Management servers typically serve as arbitrators during node failures or network partitions. When an AZ fails, the data nodes in the remaining AZs consult the arbitrator on continuing to run or not. If they cannot reach the arbitrator, these nodes will fail. Consequently, placing the arbitrator in the same AZ as a set of data nodes significantly increases the risk of cluster failure due to AZ failure — in our example, a 50% chance.

Regardless of the arbitrator’s placement relative to data nodes, the cluster can withstand network partitions between data node AZs. This is because data nodes in the same AZ as the arbitrator will maintain contact with it, ensuring continued operation.

For further details on RonDB’s use of node groups and arbitration for high availability, refer to the Resiliency Model.

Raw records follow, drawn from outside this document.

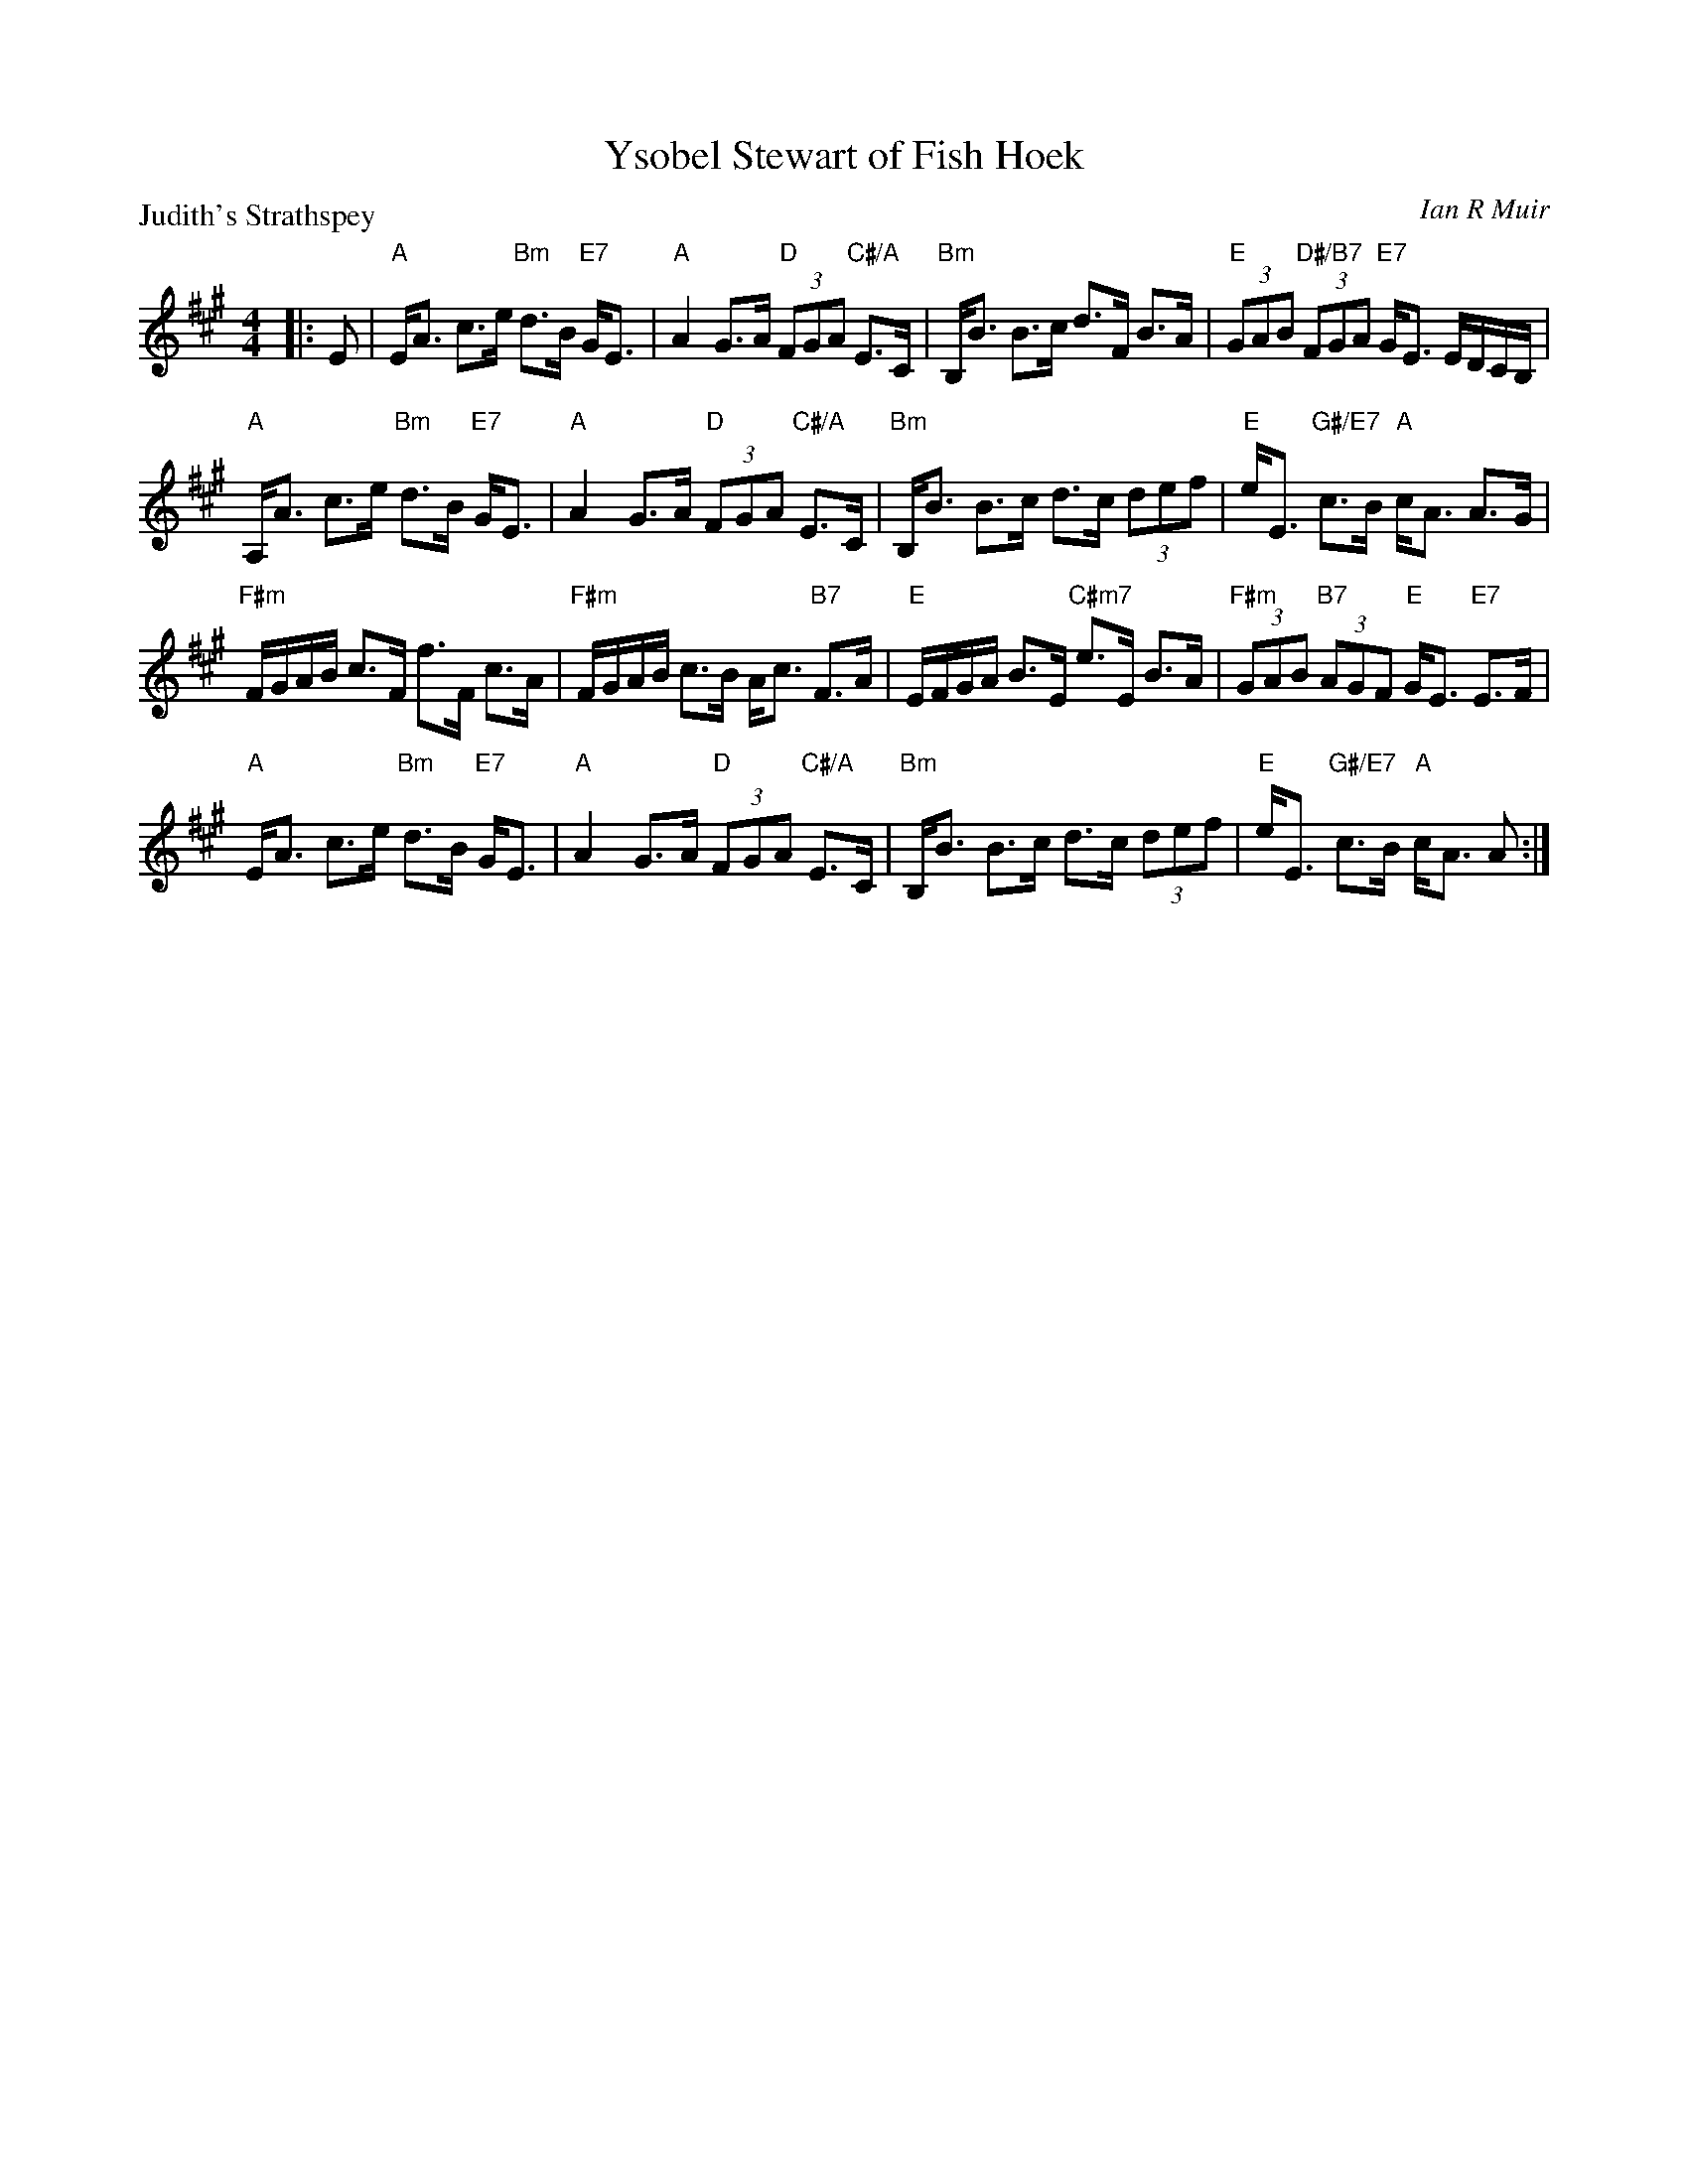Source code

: X: 5208
T: Ysobel Stewart of Fish Hoek
P: Judith's Strathspey
C: Ian R Muir
S: RSCDS 52-08
R: strathspey
Z: 2019 John Chambers <jc:trillian.mit.edu>
M: 4/4
L: 1/8
K: A
|: E |\
"A"E<A c>e "Bm"d>B "E7"G<E | "A"A2 G>A "D"(3FGA "C#/A"E>C |\
"Bm"B,<B B>c d>F B>A | "E"(3GAB "D#/B7"(3FGA "E7"G<E E/D/C/B,/ |
"A"A,<A c>e "Bm"d>B "E7"G<E | "A"A2 G>A "D"(3FGA "C#/A"E>C |\
"Bm"B,<B B>c d>c (3def | "E"e<E "G#/E7"c>B "A"c<A A>G |
"F#m"F/G/A/B/ c>F f>F c>A | "F#m"F/G/A/B/ c>B A<c "B7"F>A |\
"E"E/F/G/A/ B>E "C#m7"e>E B>A | "F#m"(3GAB "B7"(3AGF "E"G<E "E7"E>F |
"A"E<A c>e "Bm"d>B "E7"G<E | "A"A2 G>A "D"(3FGA "C#/A"E>C |\
"Bm"B,<B B>c d>c (3def | "E"e<E "G#/E7"c>B "A"c<A A :|
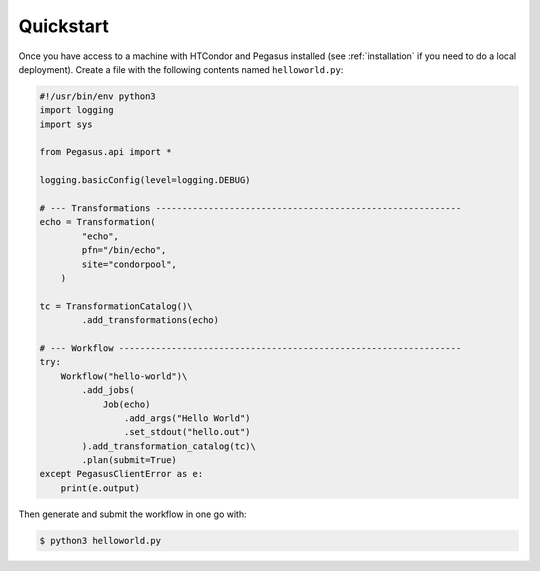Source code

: 
.. _quickstart:

==========
Quickstart
==========

Once you have access to a machine with HTCondor and Pegasus installed (see
:ref:`installation` if you need to do a local deployment). Create a 
file with the following contents named ``helloworld.py``:

.. code-block:: python

    #!/usr/bin/env python3
    import logging
    import sys
    
    from Pegasus.api import *
    
    logging.basicConfig(level=logging.DEBUG)
    
    # --- Transformations ----------------------------------------------------------
    echo = Transformation(
            "echo", 
            pfn="/bin/echo",
            site="condorpool",
        )
      
    tc = TransformationCatalog()\
            .add_transformations(echo)
    
    # --- Workflow -----------------------------------------------------------------
    try:
        Workflow("hello-world")\
            .add_jobs(
                Job(echo)
                    .add_args("Hello World")
                    .set_stdout("hello.out")
            ).add_transformation_catalog(tc)\
            .plan(submit=True)
    except PegasusClientError as e:
        print(e.output)


Then generate and submit the workflow in one go with:

.. code-block:: bash

    $ python3 helloworld.py




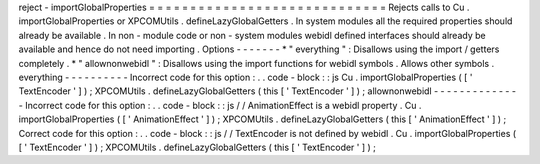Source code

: reject
-
importGlobalProperties
=
=
=
=
=
=
=
=
=
=
=
=
=
=
=
=
=
=
=
=
=
=
=
=
=
=
=
=
=
Rejects
calls
to
Cu
.
importGlobalProperties
or
XPCOMUtils
.
defineLazyGlobalGetters
.
In
system
modules
all
the
required
properties
should
already
be
available
.
In
non
-
module
code
or
non
-
system
modules
webidl
defined
interfaces
should
already
be
available
and
hence
do
not
need
importing
.
Options
-
-
-
-
-
-
-
*
"
everything
"
:
Disallows
using
the
import
/
getters
completely
.
*
"
allownonwebidl
"
:
Disallows
using
the
import
functions
for
webidl
symbols
.
Allows
other
symbols
.
everything
-
-
-
-
-
-
-
-
-
-
Incorrect
code
for
this
option
:
.
.
code
-
block
:
:
js
Cu
.
importGlobalProperties
(
[
'
TextEncoder
'
]
)
;
XPCOMUtils
.
defineLazyGlobalGetters
(
this
[
'
TextEncoder
'
]
)
;
allownonwebidl
-
-
-
-
-
-
-
-
-
-
-
-
-
-
Incorrect
code
for
this
option
:
.
.
code
-
block
:
:
js
/
/
AnimationEffect
is
a
webidl
property
.
Cu
.
importGlobalProperties
(
[
'
AnimationEffect
'
]
)
;
XPCOMUtils
.
defineLazyGlobalGetters
(
this
[
'
AnimationEffect
'
]
)
;
Correct
code
for
this
option
:
.
.
code
-
block
:
:
js
/
/
TextEncoder
is
not
defined
by
webidl
.
Cu
.
importGlobalProperties
(
[
'
TextEncoder
'
]
)
;
XPCOMUtils
.
defineLazyGlobalGetters
(
this
[
'
TextEncoder
'
]
)
;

Local NVMe drives vs. Block Storage#

In a cloud setting, local NVMe drives have various pros and cons in comparison to network drives (block storage). Generally, NVMe drives are considerably cheaper, a lot faster (no network latency) and have higher bandwidth. However, they are also less durable and will not survive a VM failure. They may also take more expertise to set up.

Regarding RonDB however, there are some more specific pros and cons.

Advantages NVMe drives:

  • High performance for reads/writes of disk column data

  • Possibility of parallel disk column reads with multiple NVMe drives

  • High performance for REDO log writes & local checkpointing

  • Normal node restarts are very fast

  • Possibility of formatting multiple drives differently depending on usage

Advantages Block storage:

  • No initial node restarts when exchanging data node VMs (less load on system)

NVMe drives are therefore recommended for performance and cost reasons. Block storage is on the other hand recommended for faster recovery and reliability reasons.